═══ Data shown ═══
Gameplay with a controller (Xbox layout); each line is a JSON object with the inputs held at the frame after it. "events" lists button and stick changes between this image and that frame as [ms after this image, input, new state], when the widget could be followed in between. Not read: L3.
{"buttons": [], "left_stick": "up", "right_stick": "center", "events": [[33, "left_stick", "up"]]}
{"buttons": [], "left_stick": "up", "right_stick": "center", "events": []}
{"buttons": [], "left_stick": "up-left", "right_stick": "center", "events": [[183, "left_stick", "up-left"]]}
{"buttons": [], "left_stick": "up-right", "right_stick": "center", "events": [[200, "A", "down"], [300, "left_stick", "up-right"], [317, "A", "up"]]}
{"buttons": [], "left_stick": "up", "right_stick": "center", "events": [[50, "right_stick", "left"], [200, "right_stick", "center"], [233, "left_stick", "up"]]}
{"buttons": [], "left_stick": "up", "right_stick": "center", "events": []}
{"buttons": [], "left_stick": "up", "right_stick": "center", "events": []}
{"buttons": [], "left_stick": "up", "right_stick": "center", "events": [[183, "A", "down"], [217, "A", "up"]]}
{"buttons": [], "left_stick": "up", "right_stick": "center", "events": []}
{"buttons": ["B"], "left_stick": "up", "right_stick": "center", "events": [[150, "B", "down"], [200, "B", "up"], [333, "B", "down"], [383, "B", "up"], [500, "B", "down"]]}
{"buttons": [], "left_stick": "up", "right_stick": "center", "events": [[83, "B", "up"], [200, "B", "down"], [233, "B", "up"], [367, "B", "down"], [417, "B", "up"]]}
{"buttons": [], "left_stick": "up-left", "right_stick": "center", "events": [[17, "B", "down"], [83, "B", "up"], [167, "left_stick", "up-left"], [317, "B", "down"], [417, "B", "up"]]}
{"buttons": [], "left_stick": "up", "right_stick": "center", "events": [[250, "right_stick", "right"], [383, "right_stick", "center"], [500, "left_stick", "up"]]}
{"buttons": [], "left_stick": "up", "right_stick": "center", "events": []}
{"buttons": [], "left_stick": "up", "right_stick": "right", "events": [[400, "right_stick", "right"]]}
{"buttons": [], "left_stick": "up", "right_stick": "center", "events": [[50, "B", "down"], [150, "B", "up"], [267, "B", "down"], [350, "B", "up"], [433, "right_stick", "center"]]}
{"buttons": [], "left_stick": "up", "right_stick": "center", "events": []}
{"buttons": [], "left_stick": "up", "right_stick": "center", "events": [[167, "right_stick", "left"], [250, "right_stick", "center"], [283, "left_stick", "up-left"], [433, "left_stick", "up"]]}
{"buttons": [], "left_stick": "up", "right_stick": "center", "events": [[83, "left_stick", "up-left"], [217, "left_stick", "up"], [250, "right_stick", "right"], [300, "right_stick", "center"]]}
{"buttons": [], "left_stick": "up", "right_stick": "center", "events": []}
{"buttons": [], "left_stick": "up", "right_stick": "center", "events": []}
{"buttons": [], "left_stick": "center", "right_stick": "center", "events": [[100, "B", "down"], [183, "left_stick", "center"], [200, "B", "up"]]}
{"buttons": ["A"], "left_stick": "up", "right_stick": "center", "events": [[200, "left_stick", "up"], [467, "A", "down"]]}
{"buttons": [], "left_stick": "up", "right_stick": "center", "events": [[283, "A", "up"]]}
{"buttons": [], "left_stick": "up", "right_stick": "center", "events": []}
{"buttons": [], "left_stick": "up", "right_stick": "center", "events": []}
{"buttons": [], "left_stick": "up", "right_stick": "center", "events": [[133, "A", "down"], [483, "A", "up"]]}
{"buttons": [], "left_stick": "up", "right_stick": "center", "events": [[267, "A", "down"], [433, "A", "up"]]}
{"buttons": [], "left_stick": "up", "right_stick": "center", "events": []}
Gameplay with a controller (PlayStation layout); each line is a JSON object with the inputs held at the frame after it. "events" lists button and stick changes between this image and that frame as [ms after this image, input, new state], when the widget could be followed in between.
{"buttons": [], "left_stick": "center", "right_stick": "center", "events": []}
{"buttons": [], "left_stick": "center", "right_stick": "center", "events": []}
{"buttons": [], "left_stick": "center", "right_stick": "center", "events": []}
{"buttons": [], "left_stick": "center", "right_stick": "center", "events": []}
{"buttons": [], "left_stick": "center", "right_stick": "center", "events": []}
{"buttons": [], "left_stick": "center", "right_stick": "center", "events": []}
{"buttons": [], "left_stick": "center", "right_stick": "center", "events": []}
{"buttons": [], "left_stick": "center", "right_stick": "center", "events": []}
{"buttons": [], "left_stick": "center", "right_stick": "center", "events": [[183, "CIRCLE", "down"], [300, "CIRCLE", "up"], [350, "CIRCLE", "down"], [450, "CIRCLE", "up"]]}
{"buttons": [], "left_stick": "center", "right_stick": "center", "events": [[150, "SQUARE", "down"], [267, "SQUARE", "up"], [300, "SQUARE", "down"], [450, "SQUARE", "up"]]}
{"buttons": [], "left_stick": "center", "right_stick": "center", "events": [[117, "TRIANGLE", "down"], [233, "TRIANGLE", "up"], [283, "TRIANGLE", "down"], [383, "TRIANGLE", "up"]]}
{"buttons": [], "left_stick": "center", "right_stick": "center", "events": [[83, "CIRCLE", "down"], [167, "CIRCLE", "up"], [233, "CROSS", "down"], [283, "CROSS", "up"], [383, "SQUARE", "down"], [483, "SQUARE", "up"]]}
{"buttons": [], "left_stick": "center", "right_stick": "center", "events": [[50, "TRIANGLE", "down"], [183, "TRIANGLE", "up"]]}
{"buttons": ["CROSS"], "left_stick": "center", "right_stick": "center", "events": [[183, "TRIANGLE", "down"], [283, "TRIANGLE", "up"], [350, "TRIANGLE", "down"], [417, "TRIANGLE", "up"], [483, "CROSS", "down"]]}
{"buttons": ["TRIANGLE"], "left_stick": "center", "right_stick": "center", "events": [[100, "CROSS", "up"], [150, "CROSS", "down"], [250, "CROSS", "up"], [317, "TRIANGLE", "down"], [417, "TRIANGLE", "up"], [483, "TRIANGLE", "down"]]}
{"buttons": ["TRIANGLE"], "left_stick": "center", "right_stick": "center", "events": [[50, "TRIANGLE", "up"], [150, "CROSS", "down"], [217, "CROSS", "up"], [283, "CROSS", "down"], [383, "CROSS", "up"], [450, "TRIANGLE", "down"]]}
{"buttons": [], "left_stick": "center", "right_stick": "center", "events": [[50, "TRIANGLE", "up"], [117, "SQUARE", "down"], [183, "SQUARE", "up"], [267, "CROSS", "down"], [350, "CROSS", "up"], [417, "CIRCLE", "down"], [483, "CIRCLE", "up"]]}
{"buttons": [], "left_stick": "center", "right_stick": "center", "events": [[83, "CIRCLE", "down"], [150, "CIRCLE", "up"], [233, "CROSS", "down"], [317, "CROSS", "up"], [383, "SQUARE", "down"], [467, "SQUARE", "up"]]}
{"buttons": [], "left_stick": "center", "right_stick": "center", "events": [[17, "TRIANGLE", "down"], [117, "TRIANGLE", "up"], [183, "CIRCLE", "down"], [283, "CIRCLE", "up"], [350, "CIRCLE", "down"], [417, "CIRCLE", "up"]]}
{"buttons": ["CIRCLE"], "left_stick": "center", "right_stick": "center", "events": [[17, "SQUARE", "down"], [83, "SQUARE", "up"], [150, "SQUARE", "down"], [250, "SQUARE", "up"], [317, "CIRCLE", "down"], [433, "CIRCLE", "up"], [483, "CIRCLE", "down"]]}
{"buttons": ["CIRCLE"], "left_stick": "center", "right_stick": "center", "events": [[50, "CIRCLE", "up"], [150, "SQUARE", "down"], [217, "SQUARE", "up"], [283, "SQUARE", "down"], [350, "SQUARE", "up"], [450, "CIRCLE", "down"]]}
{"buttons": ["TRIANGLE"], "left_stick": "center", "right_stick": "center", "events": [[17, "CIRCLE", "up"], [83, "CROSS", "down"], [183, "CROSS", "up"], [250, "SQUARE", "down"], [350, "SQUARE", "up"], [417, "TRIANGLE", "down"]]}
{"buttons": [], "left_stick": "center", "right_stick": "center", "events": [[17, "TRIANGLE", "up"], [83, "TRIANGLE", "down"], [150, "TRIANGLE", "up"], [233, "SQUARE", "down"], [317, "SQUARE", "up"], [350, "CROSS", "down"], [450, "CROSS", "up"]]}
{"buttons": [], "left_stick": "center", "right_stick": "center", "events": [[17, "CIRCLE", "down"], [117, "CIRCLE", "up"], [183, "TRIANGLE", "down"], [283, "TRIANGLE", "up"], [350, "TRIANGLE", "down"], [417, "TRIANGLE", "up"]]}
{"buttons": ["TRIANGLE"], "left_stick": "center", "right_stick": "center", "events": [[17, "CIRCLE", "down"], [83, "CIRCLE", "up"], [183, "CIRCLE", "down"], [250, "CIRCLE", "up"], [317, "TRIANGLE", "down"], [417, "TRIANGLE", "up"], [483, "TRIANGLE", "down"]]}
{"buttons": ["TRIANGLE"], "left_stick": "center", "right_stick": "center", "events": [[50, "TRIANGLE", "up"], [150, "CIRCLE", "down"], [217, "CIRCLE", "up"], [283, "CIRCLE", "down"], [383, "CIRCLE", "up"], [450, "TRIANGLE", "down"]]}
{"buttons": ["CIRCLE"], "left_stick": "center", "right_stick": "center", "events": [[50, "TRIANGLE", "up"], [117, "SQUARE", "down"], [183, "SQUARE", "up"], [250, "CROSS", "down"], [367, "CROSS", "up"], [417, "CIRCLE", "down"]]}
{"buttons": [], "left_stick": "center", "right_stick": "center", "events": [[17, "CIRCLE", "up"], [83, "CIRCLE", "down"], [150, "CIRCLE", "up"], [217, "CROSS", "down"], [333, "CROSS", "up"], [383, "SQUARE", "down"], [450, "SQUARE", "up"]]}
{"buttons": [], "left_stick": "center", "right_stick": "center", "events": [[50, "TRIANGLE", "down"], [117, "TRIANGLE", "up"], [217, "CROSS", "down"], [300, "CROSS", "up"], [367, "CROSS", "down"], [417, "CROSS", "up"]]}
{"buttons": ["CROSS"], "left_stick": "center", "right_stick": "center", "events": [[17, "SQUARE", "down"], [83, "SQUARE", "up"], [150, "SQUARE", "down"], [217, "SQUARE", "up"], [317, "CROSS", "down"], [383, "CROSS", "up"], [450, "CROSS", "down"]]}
═══
What you should do
State the number of lines in the preceding entries that include the word "lists". Provide nothing else.

Task solution
2